Sitting somewhere between an EP and a full-length album, :taudr: (Trollmusic) is the newest release by Swedish Viking enthusiasts King of Asgard. Featuring five tracks focusing mainly on death and the afterlife, this latest record follows on from their 2014 release, Karg (Metal Blade) and continues, rather unsurprisingly, in the same Nordic/Black/Folk Metal vein as before.
Due to the departure of drummer Karsten Larsson and guitarist Lars Tängmark, Beckmann and long-term bassist Jonas Albrektsson brought in Ted Sjulmark (guitar) and Mathias Westman (drums) as replacements, and the four of them do a great job on their first recording together.
Taking the title from an inscription carved on an ancient rune stone close to their hometown of Mjölby, the band semi-translated the actual word ‘Tauther’ but adapted it for artistic purposes as it sounds closer to the actual Swedish word “döder” meaning dead/death. Really, chaps? Isn’t Swedish a difficult enough language to learn in the first place without deciding to make words up?
The opening blast of ‘The Curse and the Wanderer’ is reminiscent of Satyricon, but the slower sections accompanied by clean choral vocals and an ominously deep, rumbling horn is where the song really begins to shine. Beginning with that most metal of all instruments, the hurdy-gurdy, ‘Death… And A New Sun’ keeps up the Satyricon influence but quickly moves into traditional Folk Metal territory with a riff that would have felt comfortably at home on 1995’s Nordavind (Moonfog) album, the sole release by shortlived Fenriz/Satyr project, Storm.

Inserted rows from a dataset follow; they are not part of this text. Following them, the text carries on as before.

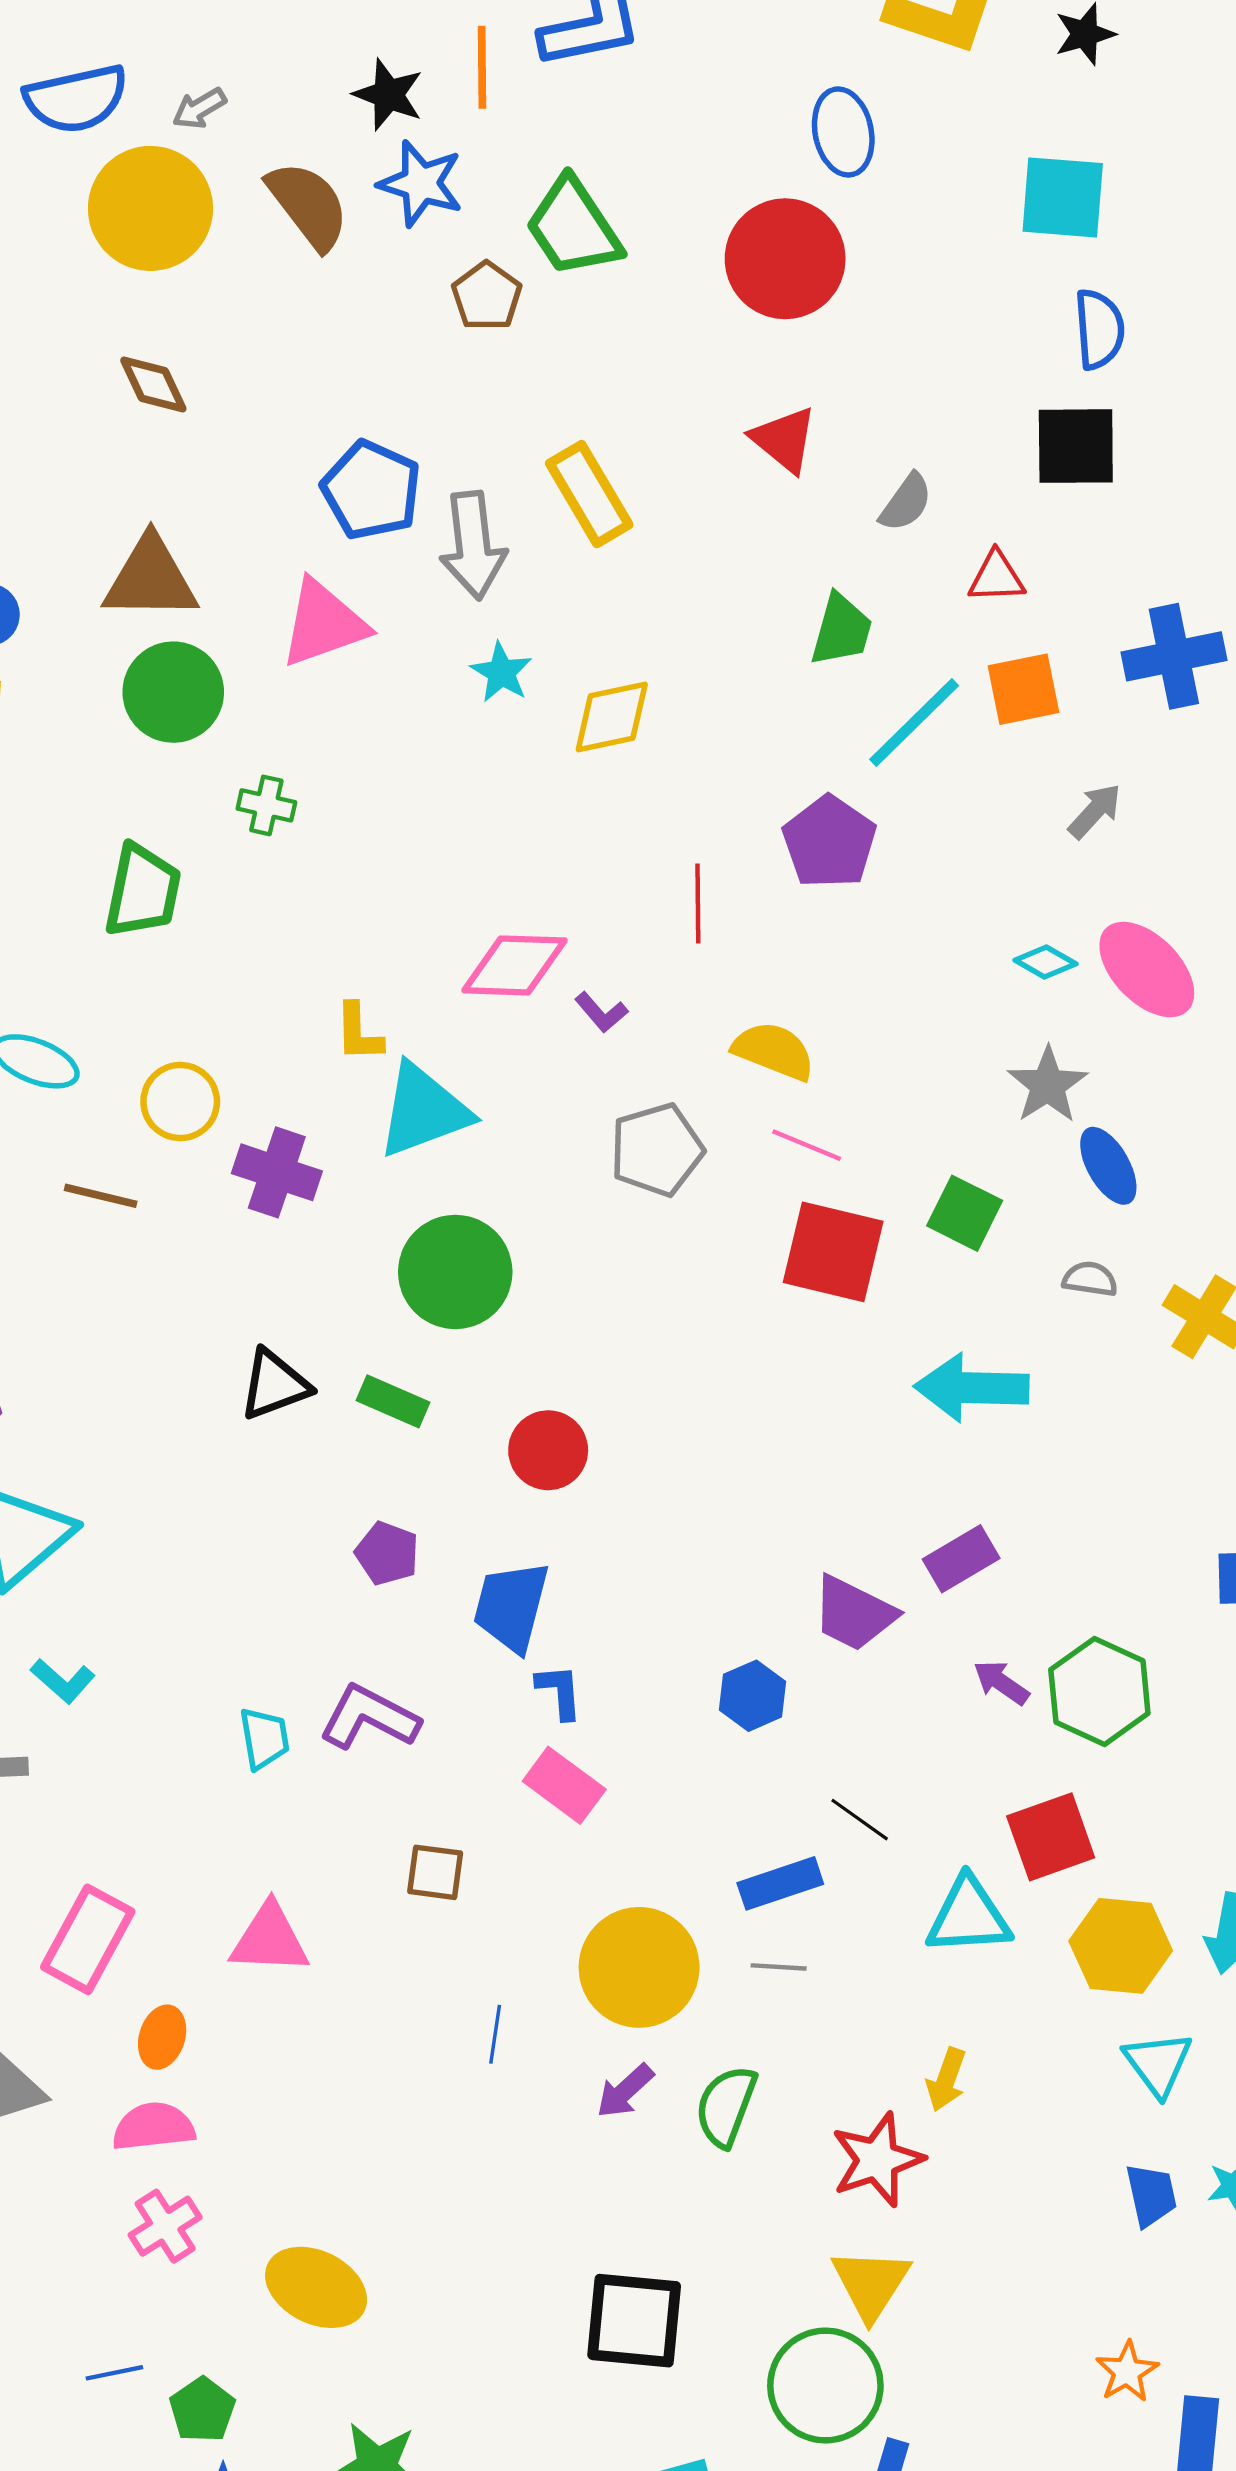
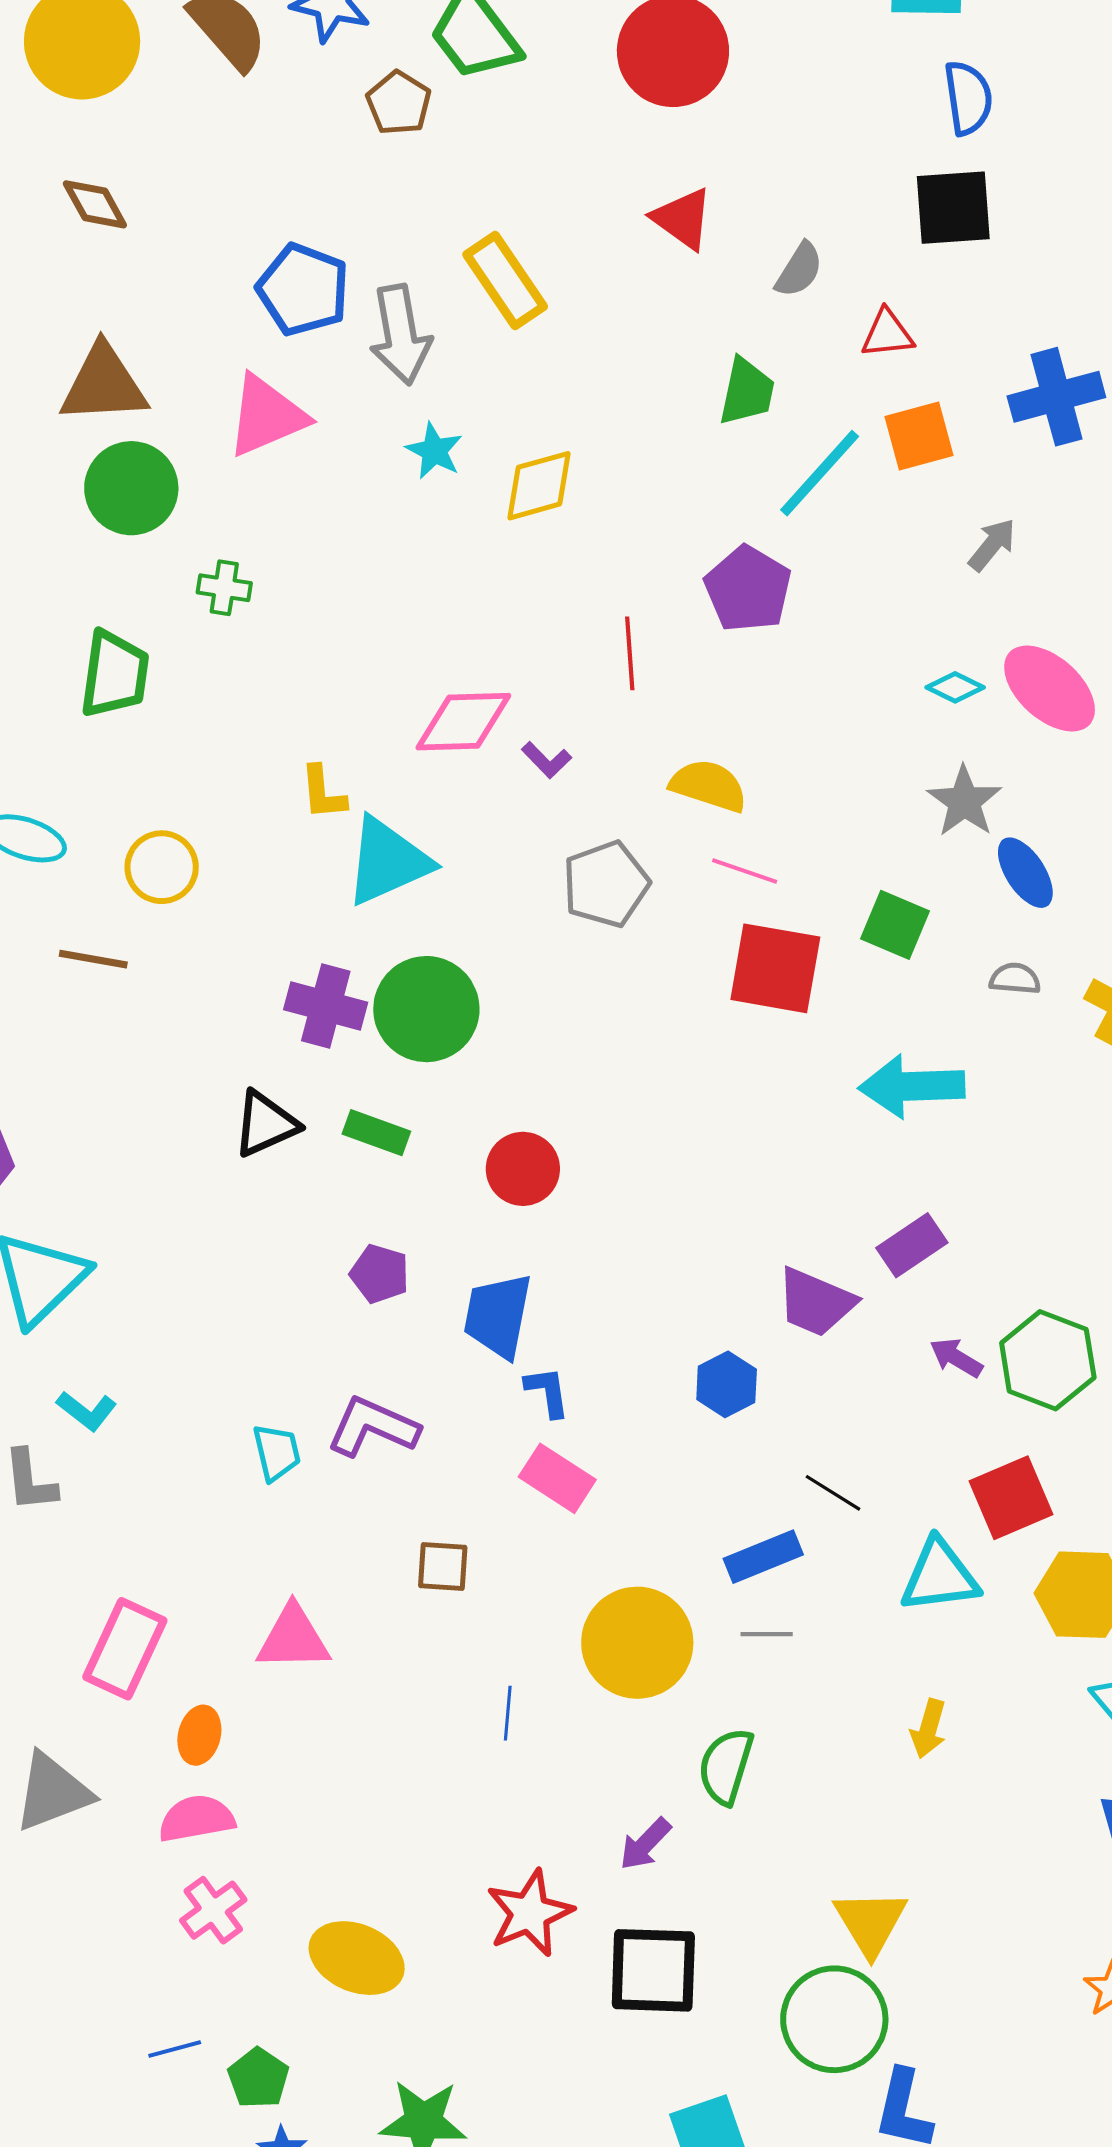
purple cross: (277, 1172) -> (326, 1006), moved
purple arrow: (625, 2091) -> (645, 1844), moved
red star: (877, 2160) -> (530, 1913), moved

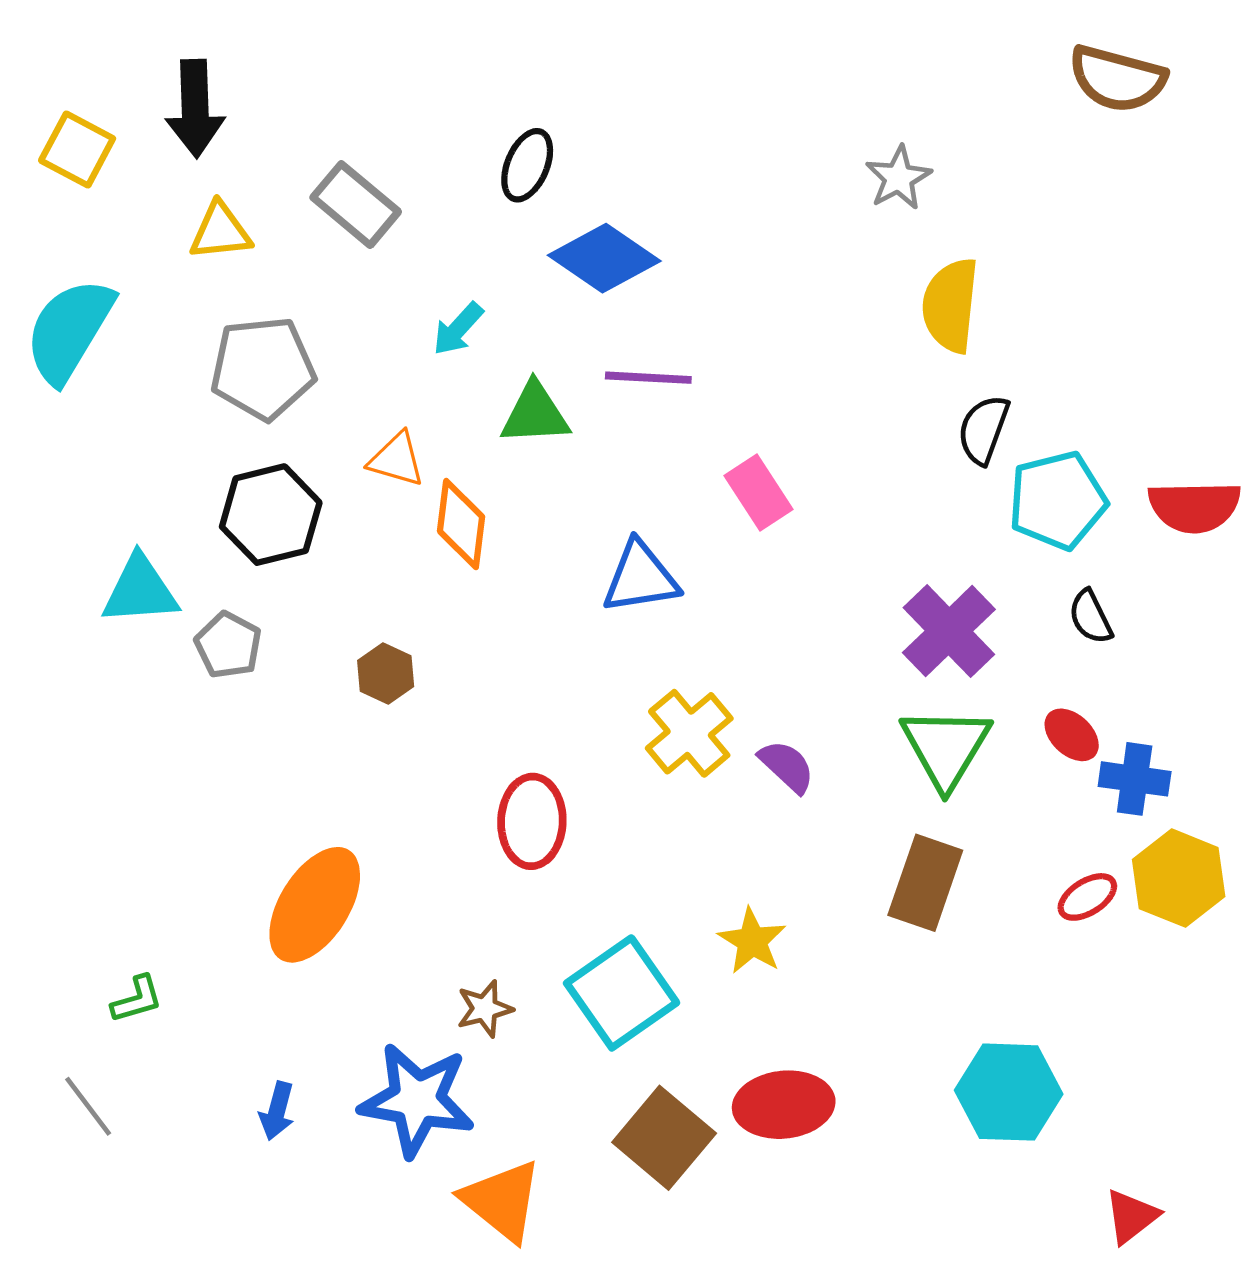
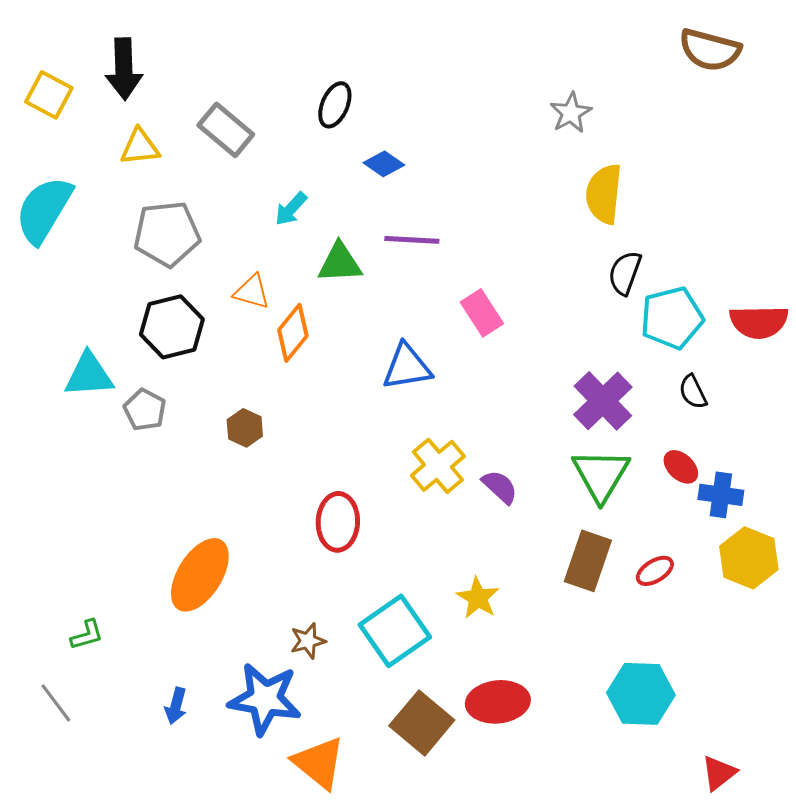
blue diamond: (604, 258) -> (384, 164), size x0.6
orange diamond: (461, 524) -> (293, 333), turned 32
red ellipse: (1087, 897) -> (655, 571), moved

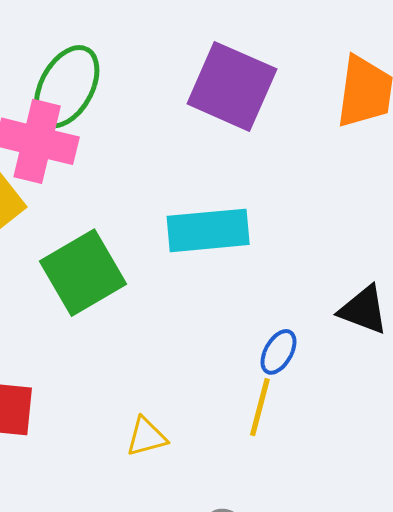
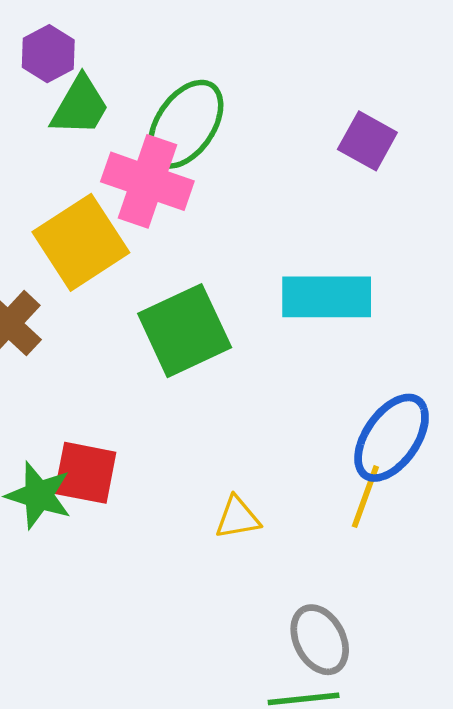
purple square: (232, 86) -> (367, 141), size x0.6
blue ellipse: (278, 352) -> (392, 438), size x1.8

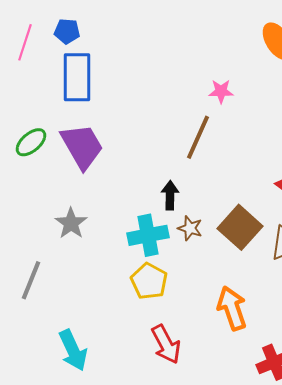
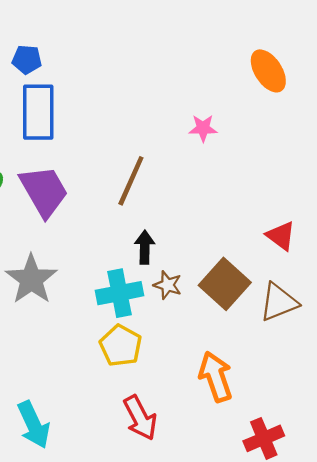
brown line: (198, 137) -> (131, 181), moved
gray star: (71, 223) -> (31, 279), size x1.4

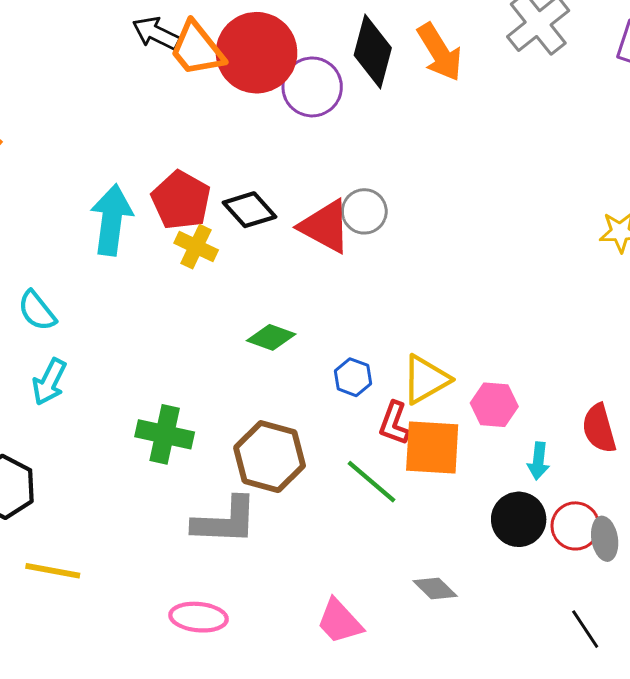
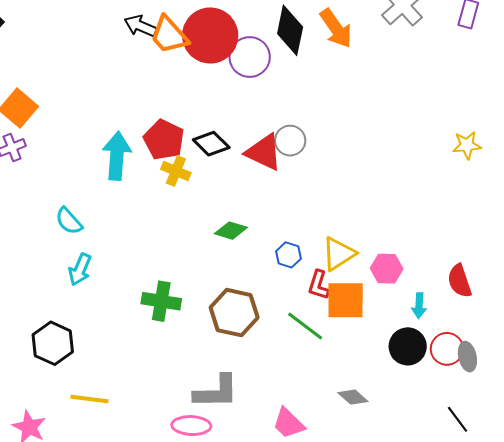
gray L-shape: (225, 521) -> (216, 392), moved

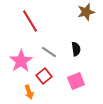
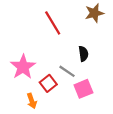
red line: (30, 21) -> (53, 23), moved
gray line: (49, 52) -> (67, 71), moved

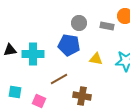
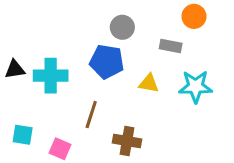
gray rectangle: (107, 26) -> (171, 46), moved
brown line: (59, 79) -> (91, 115), turned -42

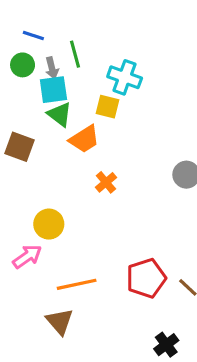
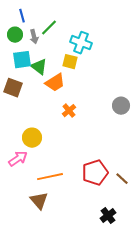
blue line: (33, 36) -> (22, 16), turned 56
green line: (75, 54) -> (49, 28), turned 60
cyan square: (53, 90) -> (22, 60), moved

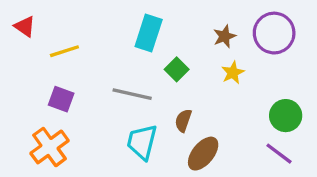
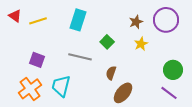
cyan rectangle: (149, 33) -> (78, 20), moved
yellow line: (64, 51) -> (38, 21), moved
cyan trapezoid: (142, 142) -> (61, 86), moved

The title track, and ‘For the Fury of the Norse’ are more (quality) variations on the same theme and the proceedings close with ‘Upon Raging Waves’, a song written by founder member Karl Beckmann twenty years ago for his former band Mithotyn.
Keeping to a path well-trodden by the likes of Bathory, Einherjer, and Falkenbach to name but a few, King of Asgard may not be doing anything massively original or groundbreaking, but that’s certainly not to say that :taudr: isn’t a highly enjoyable experience.